- _Required work_
A. In the figure skating championships article, in what month and year were the first World Junior Championships held?
B. In the figure skating championships article, take the part that opens with the words containing "This event is" and closes with "changed each year.", switch "Megève" to "Grenoble", and write it out.
C. Please proceed with the figure skating championships article from the point where it stops.

- _Reading passage_
▼
The World Junior Figure Skating Championships ("World Juniors" or "Junior Worlds") is an annual figure skating competition sanctioned by the International Skating Union in which figure skaters within a designated age range compete for the title of World Junior champion. The ISU guidelines for junior eligibility have varied throughout the years – currently, skaters must be at least 13 years old but not yet 19 before the previous 1 July, except for men competing in pair skating and ice dancing where the age maximum is 21.

This event is one of the four annual ISU figure skating Championships and is considered the most prestigious international competition for juniors. Medals are awarded in the disciplines of men's singles, women's singles, pair skating, and ice dancing.

History
The first World Junior Championships were held in March 1976 in Megève, France, and were originally named the "ISU Junior Figure Skating Championships". In 1977 the championships were held again under the same name at the same place. In 1978 these championships were officially renamed the "World Junior Figure Skating Championships", and held once again in Megève, France. Since then, the location has changed each year.

From its inception until 1980, the World Junior Championships were held in the spring. In 1981, the timing was changed to the November or December of the previous calendar year. In 2000, the timing was changed back to its previous form and the World Junior Championships were once again held in the spring.

Qualifying
Skaters qualify for the World Junior Championships by belonging to an ISU member nation. Each country is allowed one entry in every discipline by default. The most entries a country can have in a single discipline is three. Countries earn a second or third entry for the following year's competition by earning points through skater placement. The points are equal to the sum of the placements of the country's skaters (top two if they have three). Entries do not carry over and so countries must continue to earn their second or third spot every year. If a country only has one skater/team, that skater/team must place in the top ten to earn a second entry and in the top two to earn three entries to next year's championships. If a country has two skaters/teams, the combined placement of those teams must be 13 or less to qualify 3 entries, and 28 or less to keep their two entries. If they do not do so, they only have one entry for the following year.
▲
- _Available data_
▼
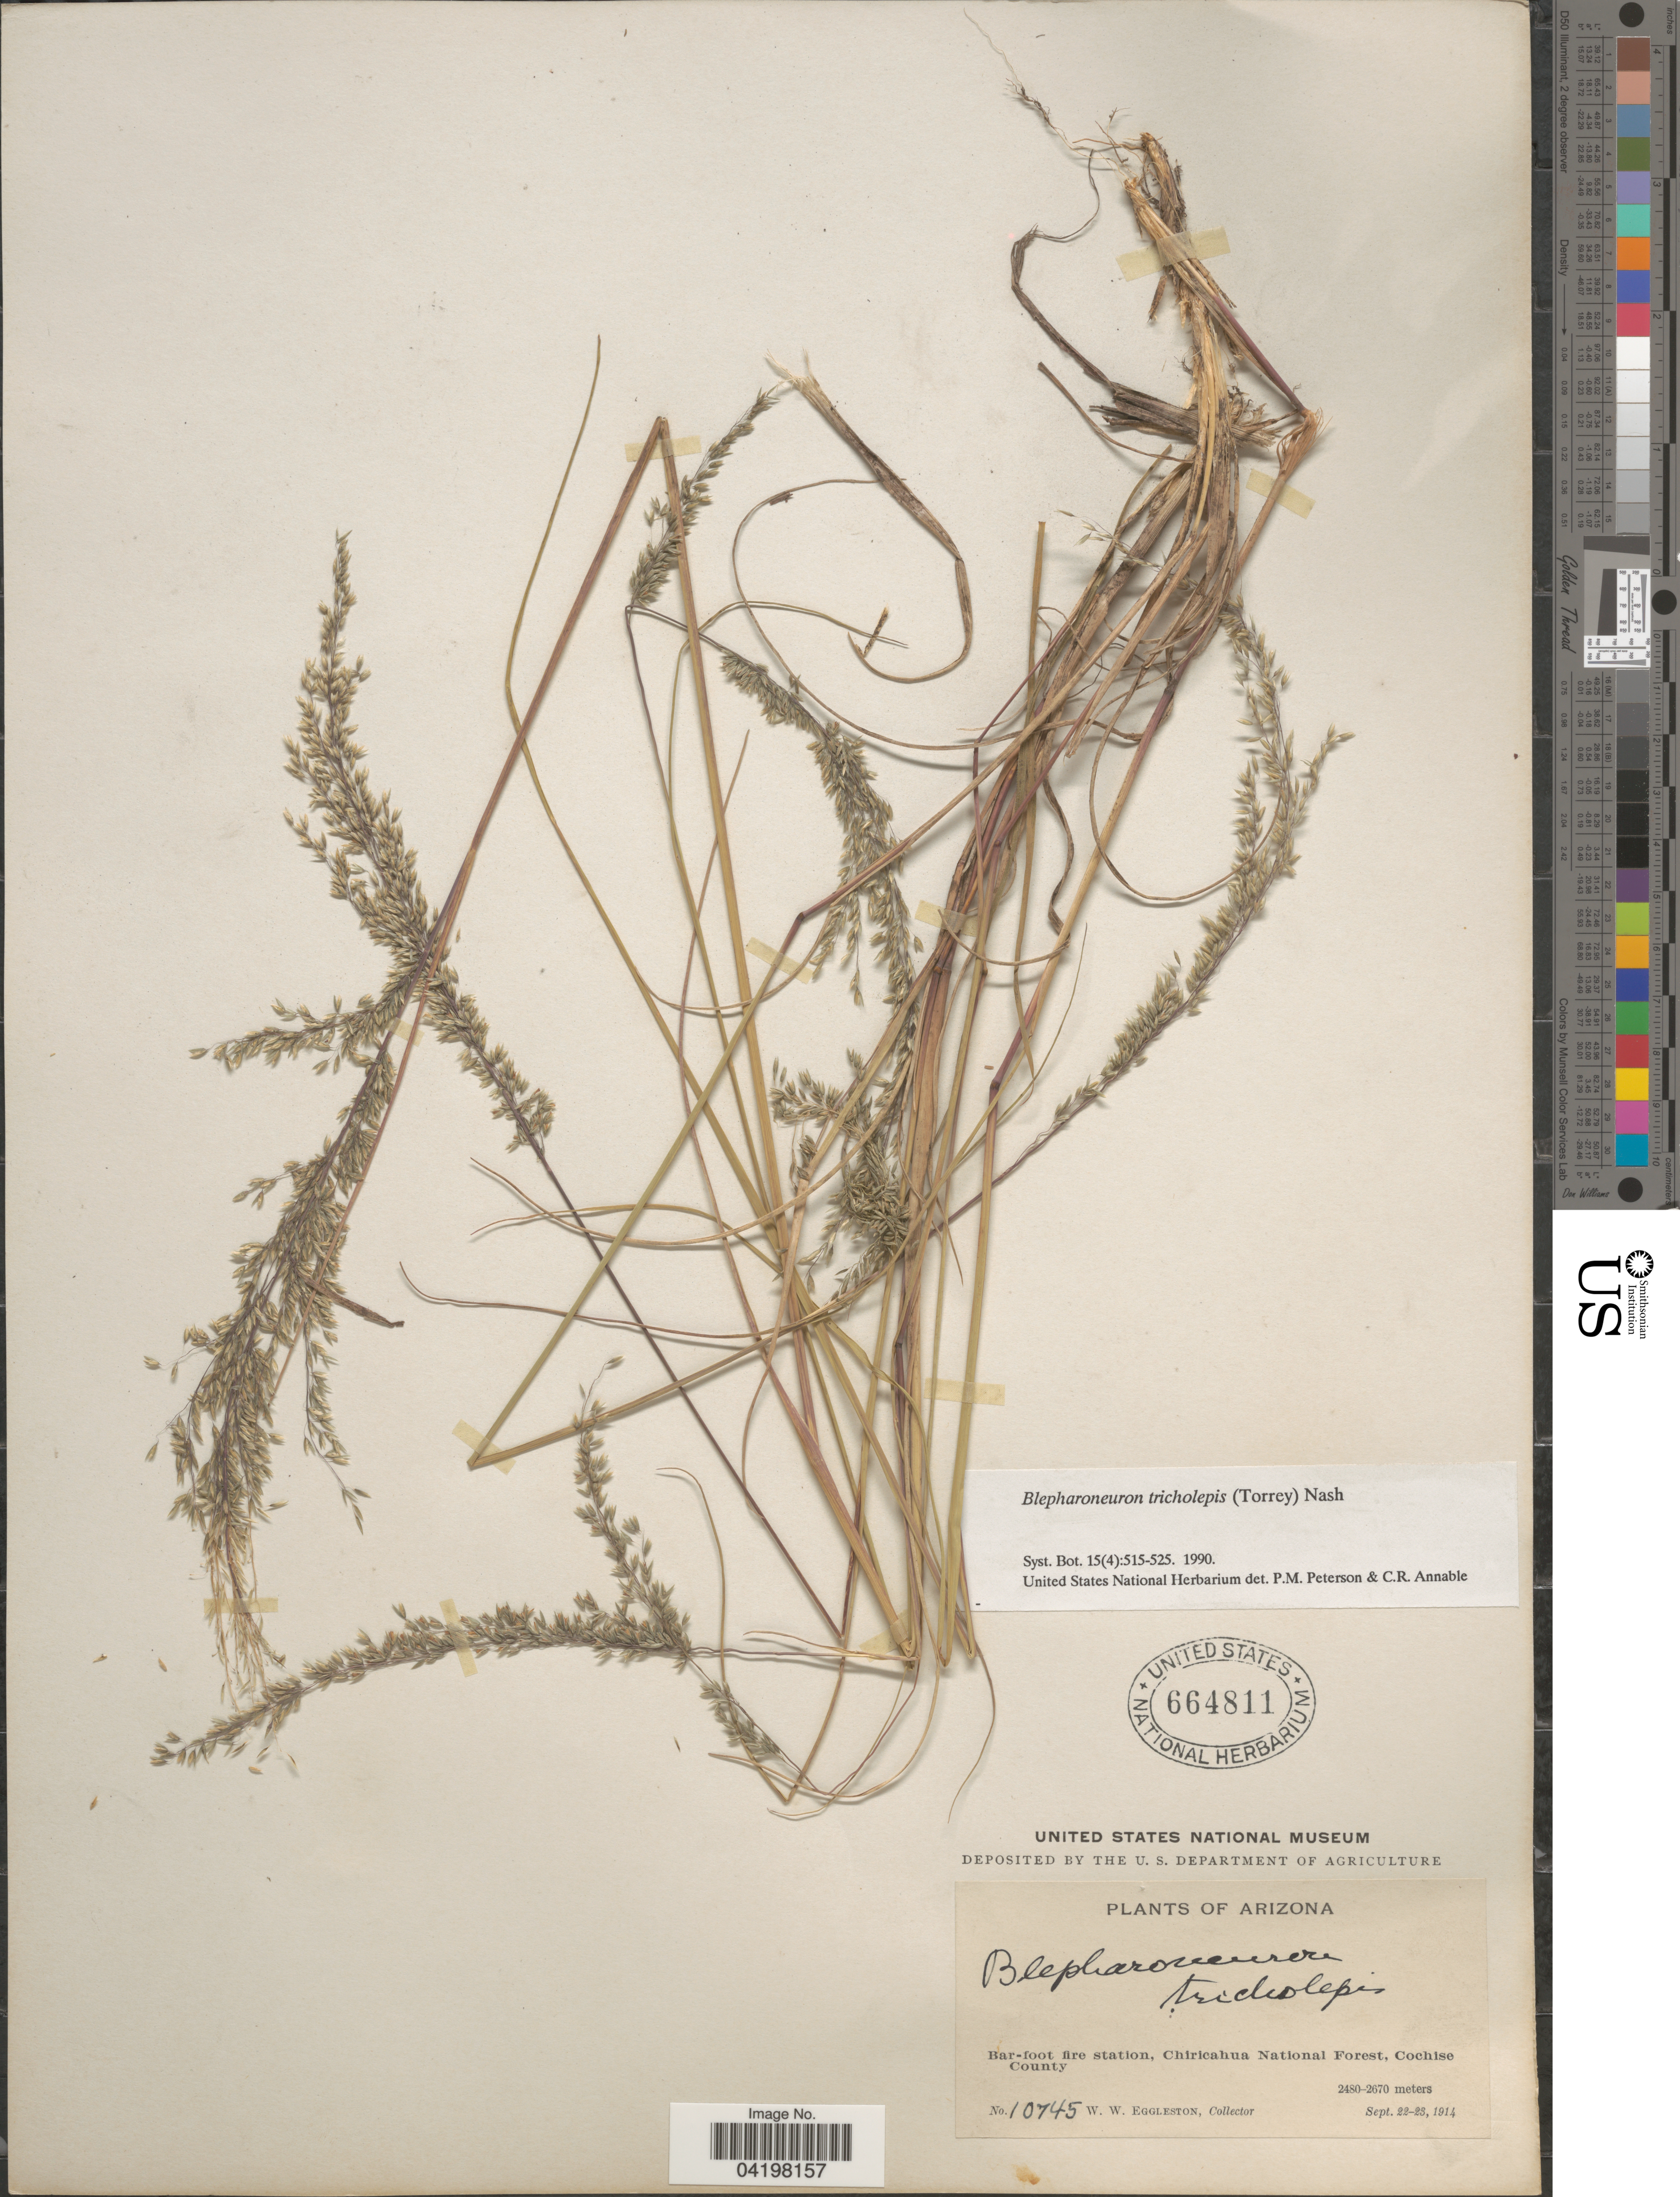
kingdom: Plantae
▲
- _Expected results_
A. March 1976

B.
This event is one of the four annual ISU figure skating Championships and is considered the most prestigious international competition for juniors. Medals are awarded in the disciplines of men's singles, women's singles, pair skating, and ice dancing.

History
The first World Junior Championships were held in March 1976 in Grenoble, France, and were originally named the "ISU Junior Figure Skating Championships". In 1977 the championships were held again under the same name at the same place. In 1978 these championships were officially renamed the "World Junior Figure Skating Championships", and held once again in Grenoble, France. Since then, the location has changed each year.

C.
Which skaters from each country attend the World Junior Championships is at the national governing body's discretion. Some countries rely on the results of their national championships while others have more varied criteria. Selections vary by country.

Skaters must be older than 13 and less than 19 (or less than 21 for male pair skaters and ice dancers) by 1 July of the previous year. For example, to compete at the 2010 Junior Worlds, skaters had to be at least 13 and younger than 19 (or 21) by 1 July 2009. A skater must turn 13 before 1 July in their place of birth, e.g. Adelina Sotnikova was born a few hours into 1 July 1996 in Moscow and was not eligible to compete at the 2010 event.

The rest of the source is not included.